I look up at the winter sun (it was a day so much like this one, when I danced in a square in Palmyra) and ponder that He would descend to die for these men, these butchers, and their sins. What is God’s mercy, that it can extend even to the likes of these?
Are they also my brethren?

 

Once God held these fighters in His arms and sent them down to earth, and then they turned murderous and evil and committed great atrocities. But if God is really our father – not only mine, but also theirs – can He ever stop loving them? Even as they shed blood and pretend it is His work, does He love them still?

 

And if He is in a distant corner of heaven, heaving with grief, perhaps it is not just for the victims, but also for these lost souls, His children, whom He also loves.

 

This I know: They are not worthy of His love.

 

This I know: I am not, either.

 

Once I danced in an amphitheatre in an ancient city, surrounded by people I loved. Once I took their hands and we sailed together over broken cobblestones. Once they smiled at me, and I smiled at them, and we embraced, and I left, and promised to keep them in my heart forever.

 

They are still there. If they are refugees, fleeing from the violence; or if they are dead, their broken, battered bodies left to the ravages of nature; or if they are fighting, if they have taken up arms and committed these horrible acts – they are still there.

 

Once I walked those dusty streets. Q1

Once I perched on top of a necropolis.

Once I posed for a photo on a broken Roman column.

 

 

 

If I close my eyes, it is like that still.

 

I could keep my eyes closed forever.

 

5 COMMENTS

  1. So sad and so wonderful. What an amazing experience to have in your memory. And how sad to have the horrible present to relate it to. Thank you!

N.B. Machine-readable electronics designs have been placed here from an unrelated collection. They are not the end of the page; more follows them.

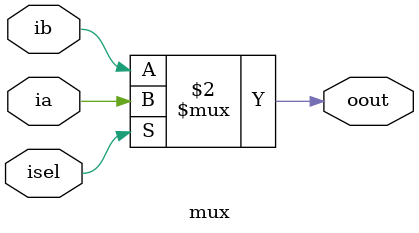
<source format=v>
`timescale 1ns / 1ps


module arbiter_puf(
input ipulse,
input[15:0] ichallenge,
output oresponse
    );
       wire odelay_line_oout_1;
    wire odelay_line_oout_2;
    
    delay_line inst_delay_line (
    .ipulse(ipulse),
    .ichallenge(ichallenge),
    .oout_1(odelay_line_oout_1),
    .oout_2(odelay_line_oout_2)
    );
    dff inst_dff1(
    .id(odelay_line_oout_1),
    .iclk(odelay_line_oout_2),
    .oq(oresponse)
    );
    
endmodule
module delay_line(
//input ipulse,isel,
//output oout
input ipulse,
input [C_LENGTH - 1 : 0] ichallenge,
output oout_1,
output oout_2
    );
    `ifndef parameters
`define  parameters

 parameter C_LENGTH = 3; //the length of the chain of the multiplexer 
`endif 
    (* dont_touch = "yes" *) wire  [2 * C_LENGTH + 1 : 0] net;
 //   wire [2 * C_LENGTH + 1 : 0] net;
    assign net [0] =ipulse;
    assign net [1] = ipulse;
    generate
    genvar i;
    for (i =1; i <= C_LENGTH; i = i +1)
    begin
    triMUX inst_mux_1(
    .ia(net[i *2 -2]),
    .ib(net[i *2 -1]),
    .isel(ichallenge[i-1]),
    .oout(net[i *2])
    );
    triMUX inst_mux_2(
    .ia(net[i *2 - 1]),
    .ib(net[i *2 -2]),
    .isel(ichallenge[i - 1]),
    .oout(net[i * 2 +1])
    );
    end
           
    endgenerate
    
    assign oout_1 = net [C_LENGTH * 2];
    assign oout_2 = net [C_LENGTH * 2 + 1];
	endmodule
	
	module dff(
    input id,
    input iclk,
    output reg oq
    );
    
    always @ (posedge iclk)  
    begin 
   oq <= id;
   end
endmodule

module mux(
    input ia,
    input ib,
    input isel,
    output reg oout
    );
     always@(*)
         oout <= isel ? ia : ib;
endmodule
</source>
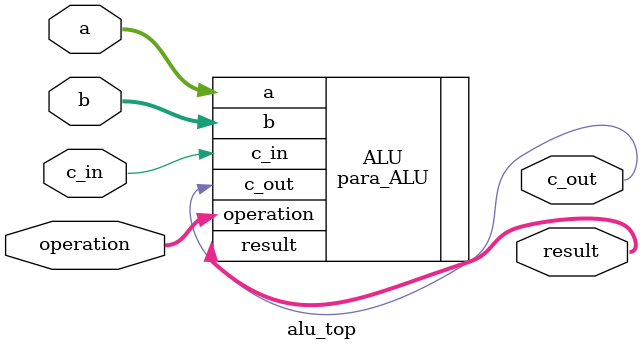
<source format=v>
`timescale 1ns / 1ns
module alu_top(
	input [W-1:0] a, b,
	input c_in,
	input [2:0] operation,
	output [W-1:0] result,
	output c_out
);
parameter W = 32;

para_ALU
#(.W(W))
ALU
(
	.a(a),
	.b(b),
	.c_in(c_in),
	.operation(operation),
	.result(result),
	.c_out(c_out)
);


endmodule

</source>
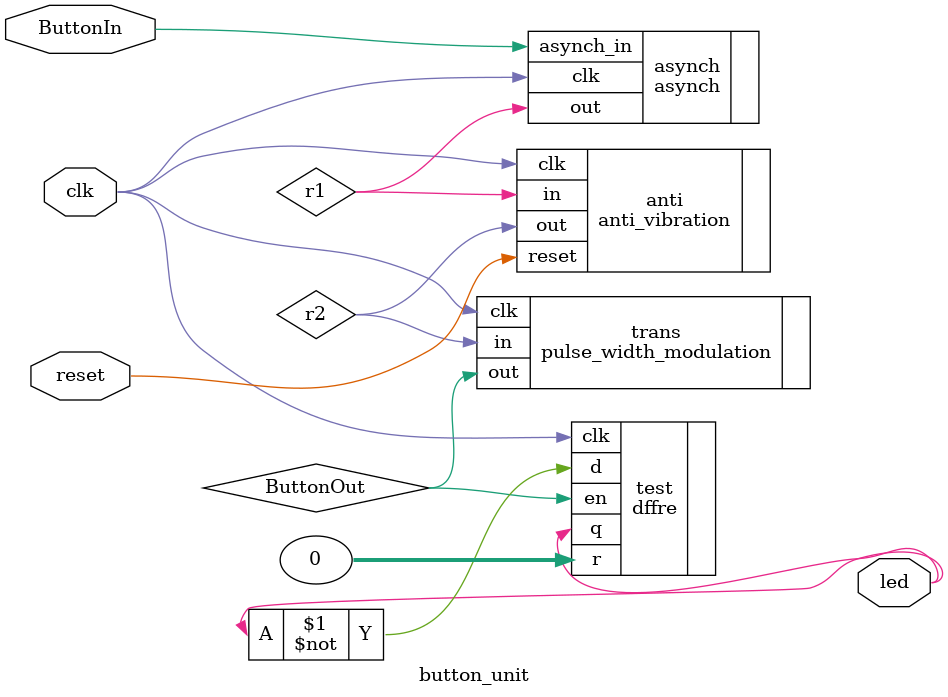
<source format=v>
module button_unit(reset, ButtonIn, clk, led);

input   reset;
input   ButtonIn;
input   clk;
output  led;

parameter sim = 1'b0;

wire  ButtonOut;
wire    r1;
wire    r2;



asynch  asynch(.asynch_in(ButtonIn), .clk(clk), .out(r1));

anti_vibration #(.sim(sim)) anti(.clk(clk), .in(r1), .reset(reset), .out(r2));

pulse_width_modulation  trans(.in(r2), .clk(clk), .out(ButtonOut));


dffre #(.n(1)) test(.d(~led), .en(ButtonOut), .clk(clk), .r(0), .q(led));
endmodule
</source>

  2. So wonderful. So heartbreaking, I am so sorry.

    I recently watched the movie Noah, expecting to hate it, but I loved it, and the questions it raises about how God judges us, and when he lets us go on. I hope there will always be candles of light that cannot be snuffed out.

  3. Thank you so much for sharing this, Quimby. I teared up reading it, feeling every step you took along this path. There is so much of the world that is hurting, and has been hurt, that I often feel overwhelmed by it all. Thought my experience is not the same, you worded my feelings perfectly.